Baseline food frequency questionnaires from n = 7085 women (aged 65-79 years) were used to calculate Dietary Inflammatory Index (DII) scores that were categorized into four groups. Cognitive function was evaluated annually, and MCI and all-cause dementia cases were adjudicated centrally. Mixed effect models evaluated cognitive decline on over time; Cox models evaluated the risk of MCI or dementia across DII groups.

RESULTS

Over an average of 9.7 years, there were 1081 incident cases of cognitive impairment. Higher DII scores were associated with greater cognitive decline and earlier onset of cognitive impairment. Adjusted hazard ratios (HRs) comparing lower (anti-inflammatory; group 1 referent) DII scores to the higher scores were group 2-HR: 1.01 (0.86-1.20); group 3-HR: 0.99 (0.82-1.18); and group 4-HR: 1.27 (1.06-1.52).

CONCLUSIONS

Diets with the highest pro-inflammatory potential were associated with higher risk of MCI or dementia.

摘要

简介

地中海饮食和得舒饮食(一种控制高血压的饮食模式)与较低的痴呆风险有关。我们评估了饮食炎症指数与轻度认知障碍(MCI)/痴呆风险的关系。

方法

从 n=7085 名年龄在 65-79 岁的女性的基线食物频率问卷中,计算出饮食炎症指数(DII)得分,并将其分为四组。

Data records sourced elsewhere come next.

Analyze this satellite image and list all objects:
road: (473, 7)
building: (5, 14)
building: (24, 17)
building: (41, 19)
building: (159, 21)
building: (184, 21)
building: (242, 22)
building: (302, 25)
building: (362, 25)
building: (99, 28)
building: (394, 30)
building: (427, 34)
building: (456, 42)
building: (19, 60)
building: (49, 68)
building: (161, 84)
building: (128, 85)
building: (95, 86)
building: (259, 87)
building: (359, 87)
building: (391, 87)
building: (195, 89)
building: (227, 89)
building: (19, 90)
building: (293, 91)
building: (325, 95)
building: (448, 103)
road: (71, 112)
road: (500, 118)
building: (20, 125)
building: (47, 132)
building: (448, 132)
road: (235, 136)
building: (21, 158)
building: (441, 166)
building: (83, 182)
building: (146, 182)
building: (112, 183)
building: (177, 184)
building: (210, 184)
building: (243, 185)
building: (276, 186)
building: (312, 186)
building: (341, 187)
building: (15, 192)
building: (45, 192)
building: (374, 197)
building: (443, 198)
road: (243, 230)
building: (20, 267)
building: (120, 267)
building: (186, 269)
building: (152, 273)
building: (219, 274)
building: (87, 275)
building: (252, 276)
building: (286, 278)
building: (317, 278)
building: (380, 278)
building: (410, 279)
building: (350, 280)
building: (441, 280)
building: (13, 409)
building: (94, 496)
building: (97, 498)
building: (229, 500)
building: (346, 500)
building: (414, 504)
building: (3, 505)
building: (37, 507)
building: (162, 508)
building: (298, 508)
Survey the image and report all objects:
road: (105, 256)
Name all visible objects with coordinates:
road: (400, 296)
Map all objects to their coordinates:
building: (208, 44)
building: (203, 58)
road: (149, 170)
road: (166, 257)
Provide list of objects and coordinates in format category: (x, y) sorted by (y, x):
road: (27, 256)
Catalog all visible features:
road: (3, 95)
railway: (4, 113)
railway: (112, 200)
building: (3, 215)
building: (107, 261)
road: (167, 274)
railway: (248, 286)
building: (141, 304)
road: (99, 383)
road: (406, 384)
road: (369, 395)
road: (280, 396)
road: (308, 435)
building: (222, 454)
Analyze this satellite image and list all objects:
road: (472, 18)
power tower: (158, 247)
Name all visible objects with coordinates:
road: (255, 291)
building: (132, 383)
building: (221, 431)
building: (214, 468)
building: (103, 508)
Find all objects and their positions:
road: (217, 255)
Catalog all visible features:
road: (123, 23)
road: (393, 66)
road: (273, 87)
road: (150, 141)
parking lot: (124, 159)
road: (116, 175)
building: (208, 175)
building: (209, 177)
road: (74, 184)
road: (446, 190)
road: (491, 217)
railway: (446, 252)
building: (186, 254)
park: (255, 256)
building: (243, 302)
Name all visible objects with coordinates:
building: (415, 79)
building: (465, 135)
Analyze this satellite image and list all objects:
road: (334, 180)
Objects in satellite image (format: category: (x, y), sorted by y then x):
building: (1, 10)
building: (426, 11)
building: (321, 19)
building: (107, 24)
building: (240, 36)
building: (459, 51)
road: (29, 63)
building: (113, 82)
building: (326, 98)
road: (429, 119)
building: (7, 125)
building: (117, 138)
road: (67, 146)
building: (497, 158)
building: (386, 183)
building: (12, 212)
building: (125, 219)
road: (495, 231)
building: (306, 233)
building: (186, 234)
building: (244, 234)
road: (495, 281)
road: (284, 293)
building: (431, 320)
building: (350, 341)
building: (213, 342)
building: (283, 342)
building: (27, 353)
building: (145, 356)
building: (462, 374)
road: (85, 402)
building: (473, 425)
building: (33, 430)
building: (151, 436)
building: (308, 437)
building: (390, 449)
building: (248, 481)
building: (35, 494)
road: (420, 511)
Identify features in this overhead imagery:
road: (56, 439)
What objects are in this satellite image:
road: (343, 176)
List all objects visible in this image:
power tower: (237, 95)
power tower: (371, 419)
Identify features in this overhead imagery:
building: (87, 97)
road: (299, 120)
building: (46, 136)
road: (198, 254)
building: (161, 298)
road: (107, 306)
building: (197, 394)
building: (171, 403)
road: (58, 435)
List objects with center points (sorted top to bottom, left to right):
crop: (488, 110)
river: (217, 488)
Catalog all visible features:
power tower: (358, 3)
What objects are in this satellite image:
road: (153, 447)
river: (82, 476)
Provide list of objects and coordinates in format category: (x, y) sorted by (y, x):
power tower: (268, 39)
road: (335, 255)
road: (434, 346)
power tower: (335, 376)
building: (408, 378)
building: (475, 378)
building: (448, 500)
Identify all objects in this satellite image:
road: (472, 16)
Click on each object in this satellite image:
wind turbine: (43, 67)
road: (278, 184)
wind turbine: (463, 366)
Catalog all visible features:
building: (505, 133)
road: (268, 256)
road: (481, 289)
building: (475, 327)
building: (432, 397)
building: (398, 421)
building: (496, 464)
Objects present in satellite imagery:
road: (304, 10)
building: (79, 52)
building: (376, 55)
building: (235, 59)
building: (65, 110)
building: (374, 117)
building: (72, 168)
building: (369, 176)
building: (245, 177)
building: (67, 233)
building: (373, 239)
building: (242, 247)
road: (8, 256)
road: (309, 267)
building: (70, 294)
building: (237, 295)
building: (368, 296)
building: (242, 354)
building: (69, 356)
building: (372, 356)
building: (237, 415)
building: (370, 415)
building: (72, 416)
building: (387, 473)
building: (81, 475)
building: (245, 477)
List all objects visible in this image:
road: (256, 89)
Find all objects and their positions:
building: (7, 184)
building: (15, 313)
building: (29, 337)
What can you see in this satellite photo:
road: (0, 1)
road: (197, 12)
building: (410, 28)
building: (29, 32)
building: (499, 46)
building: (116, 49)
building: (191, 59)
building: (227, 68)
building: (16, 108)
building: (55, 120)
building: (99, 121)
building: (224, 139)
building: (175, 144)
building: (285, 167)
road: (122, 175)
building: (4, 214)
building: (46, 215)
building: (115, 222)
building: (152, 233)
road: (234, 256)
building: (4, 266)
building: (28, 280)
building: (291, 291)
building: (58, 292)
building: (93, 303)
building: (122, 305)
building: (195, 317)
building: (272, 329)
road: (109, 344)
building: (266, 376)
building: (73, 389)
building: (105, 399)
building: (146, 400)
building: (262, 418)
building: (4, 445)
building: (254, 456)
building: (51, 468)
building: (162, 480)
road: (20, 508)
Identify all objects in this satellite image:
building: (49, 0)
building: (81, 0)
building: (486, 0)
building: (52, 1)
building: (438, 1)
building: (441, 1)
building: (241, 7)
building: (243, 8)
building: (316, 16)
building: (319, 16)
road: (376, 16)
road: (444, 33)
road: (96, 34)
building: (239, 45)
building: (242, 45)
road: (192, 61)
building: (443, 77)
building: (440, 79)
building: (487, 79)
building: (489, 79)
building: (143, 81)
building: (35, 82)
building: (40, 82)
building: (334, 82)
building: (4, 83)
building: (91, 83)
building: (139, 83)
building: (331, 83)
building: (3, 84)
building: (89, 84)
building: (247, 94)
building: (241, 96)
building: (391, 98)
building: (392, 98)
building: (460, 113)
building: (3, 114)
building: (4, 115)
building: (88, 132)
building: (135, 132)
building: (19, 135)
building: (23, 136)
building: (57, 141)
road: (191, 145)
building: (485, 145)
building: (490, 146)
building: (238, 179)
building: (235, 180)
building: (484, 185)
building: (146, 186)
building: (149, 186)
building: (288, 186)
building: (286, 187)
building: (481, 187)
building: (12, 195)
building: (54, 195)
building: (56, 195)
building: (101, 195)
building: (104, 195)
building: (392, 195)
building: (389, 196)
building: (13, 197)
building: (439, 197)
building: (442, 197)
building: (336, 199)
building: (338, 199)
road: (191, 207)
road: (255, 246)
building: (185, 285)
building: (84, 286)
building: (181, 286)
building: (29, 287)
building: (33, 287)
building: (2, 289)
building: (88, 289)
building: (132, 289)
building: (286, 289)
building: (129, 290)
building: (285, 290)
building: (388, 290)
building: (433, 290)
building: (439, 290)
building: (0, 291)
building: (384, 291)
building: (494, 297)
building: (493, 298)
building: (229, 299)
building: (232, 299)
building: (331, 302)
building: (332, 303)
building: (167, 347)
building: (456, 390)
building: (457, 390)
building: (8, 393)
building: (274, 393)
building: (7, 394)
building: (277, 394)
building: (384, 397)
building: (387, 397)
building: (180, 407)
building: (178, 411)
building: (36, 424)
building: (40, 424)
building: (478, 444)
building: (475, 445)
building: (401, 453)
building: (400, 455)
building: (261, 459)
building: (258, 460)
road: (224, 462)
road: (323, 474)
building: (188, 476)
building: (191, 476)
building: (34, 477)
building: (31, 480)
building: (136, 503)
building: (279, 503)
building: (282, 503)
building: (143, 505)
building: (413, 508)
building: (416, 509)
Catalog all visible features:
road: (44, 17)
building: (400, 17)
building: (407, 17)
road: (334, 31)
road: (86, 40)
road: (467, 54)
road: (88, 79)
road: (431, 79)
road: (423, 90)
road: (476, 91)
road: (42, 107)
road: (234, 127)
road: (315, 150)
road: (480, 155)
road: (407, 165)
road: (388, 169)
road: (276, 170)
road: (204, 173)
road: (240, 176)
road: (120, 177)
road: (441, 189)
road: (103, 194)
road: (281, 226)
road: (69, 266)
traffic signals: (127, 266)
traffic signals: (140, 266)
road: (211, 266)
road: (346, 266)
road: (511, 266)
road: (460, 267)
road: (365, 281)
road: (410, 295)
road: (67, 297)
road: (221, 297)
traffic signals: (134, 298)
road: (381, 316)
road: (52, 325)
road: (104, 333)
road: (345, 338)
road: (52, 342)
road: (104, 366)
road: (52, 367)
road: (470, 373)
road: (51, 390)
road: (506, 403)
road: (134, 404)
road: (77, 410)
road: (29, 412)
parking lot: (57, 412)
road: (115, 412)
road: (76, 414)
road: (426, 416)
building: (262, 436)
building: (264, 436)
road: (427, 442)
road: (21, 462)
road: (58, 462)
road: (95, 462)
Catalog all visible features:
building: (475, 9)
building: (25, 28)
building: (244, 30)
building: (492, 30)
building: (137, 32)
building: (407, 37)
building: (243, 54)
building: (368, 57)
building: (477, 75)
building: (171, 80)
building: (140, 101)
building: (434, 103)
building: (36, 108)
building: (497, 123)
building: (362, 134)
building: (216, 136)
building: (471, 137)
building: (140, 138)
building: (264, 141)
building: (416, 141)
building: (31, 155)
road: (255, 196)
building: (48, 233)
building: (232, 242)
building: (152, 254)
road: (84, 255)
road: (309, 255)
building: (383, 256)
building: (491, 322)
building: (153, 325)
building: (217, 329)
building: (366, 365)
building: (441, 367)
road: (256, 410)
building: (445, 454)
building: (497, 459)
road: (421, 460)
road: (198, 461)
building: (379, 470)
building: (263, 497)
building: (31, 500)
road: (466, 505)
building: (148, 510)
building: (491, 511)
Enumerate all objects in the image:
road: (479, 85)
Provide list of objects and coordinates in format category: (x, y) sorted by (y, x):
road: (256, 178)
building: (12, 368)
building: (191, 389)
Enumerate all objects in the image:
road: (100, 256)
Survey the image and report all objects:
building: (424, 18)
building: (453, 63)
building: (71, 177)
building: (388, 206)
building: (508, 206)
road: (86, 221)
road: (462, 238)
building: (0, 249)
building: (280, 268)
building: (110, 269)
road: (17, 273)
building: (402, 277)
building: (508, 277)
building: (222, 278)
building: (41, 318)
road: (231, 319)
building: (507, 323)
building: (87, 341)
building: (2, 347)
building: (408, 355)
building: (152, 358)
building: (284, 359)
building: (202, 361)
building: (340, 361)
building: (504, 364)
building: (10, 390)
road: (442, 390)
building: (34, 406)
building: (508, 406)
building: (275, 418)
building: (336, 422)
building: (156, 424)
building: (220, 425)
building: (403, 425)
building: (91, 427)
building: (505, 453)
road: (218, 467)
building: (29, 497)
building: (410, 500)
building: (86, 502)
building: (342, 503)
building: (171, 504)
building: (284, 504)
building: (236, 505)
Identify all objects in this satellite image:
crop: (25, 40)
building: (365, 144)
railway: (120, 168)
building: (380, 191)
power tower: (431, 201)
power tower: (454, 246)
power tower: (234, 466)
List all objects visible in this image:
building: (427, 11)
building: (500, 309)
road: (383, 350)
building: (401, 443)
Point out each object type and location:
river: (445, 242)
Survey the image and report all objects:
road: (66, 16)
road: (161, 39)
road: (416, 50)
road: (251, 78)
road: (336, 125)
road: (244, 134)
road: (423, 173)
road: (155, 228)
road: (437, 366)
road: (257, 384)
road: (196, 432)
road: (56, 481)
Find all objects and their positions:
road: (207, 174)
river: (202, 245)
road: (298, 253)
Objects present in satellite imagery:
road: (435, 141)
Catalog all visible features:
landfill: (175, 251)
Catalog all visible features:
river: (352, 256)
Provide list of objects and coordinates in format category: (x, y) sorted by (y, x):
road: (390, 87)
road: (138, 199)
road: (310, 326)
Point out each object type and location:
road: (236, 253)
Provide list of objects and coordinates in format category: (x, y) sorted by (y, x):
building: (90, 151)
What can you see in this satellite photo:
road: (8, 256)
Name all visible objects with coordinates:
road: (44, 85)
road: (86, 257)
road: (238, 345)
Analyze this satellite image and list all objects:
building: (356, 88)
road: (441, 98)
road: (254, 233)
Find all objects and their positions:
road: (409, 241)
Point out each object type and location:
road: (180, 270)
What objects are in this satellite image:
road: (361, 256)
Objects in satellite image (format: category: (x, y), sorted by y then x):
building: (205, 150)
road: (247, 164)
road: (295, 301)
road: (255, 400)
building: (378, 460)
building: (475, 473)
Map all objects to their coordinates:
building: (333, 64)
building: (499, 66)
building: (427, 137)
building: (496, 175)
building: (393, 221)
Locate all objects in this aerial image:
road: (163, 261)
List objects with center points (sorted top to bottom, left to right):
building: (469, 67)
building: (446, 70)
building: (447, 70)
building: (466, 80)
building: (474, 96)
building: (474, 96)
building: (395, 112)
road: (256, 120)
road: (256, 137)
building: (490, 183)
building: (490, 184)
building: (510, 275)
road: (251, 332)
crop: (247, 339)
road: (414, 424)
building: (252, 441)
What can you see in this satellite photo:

认知功能每年评估一次,MCI 和所有原因痴呆病例均由中央机构裁决。混合效应模型评估了随时间的认知下降情况;Cox 模型评估了 DII 组之间的 MCI 或痴呆风险。

结果

在平均 9.7 年的时间里,有 1081 例认知障碍的新发病例。较高的 DII 得分与认知下降较大和认知障碍的早期发病有关。与较低(抗炎;第 1 组为参考)DII 得分相比,调整后的危险比(HRs)分别为组 2-HR:1.01(0.86-1.20);组 3-HR:0.99(0.82-1.18);和组 4-HR:1.27(1.06-1.52)。

结论

具有最高促炎潜力的饮食与 MCI 或痴呆的风险增加有关。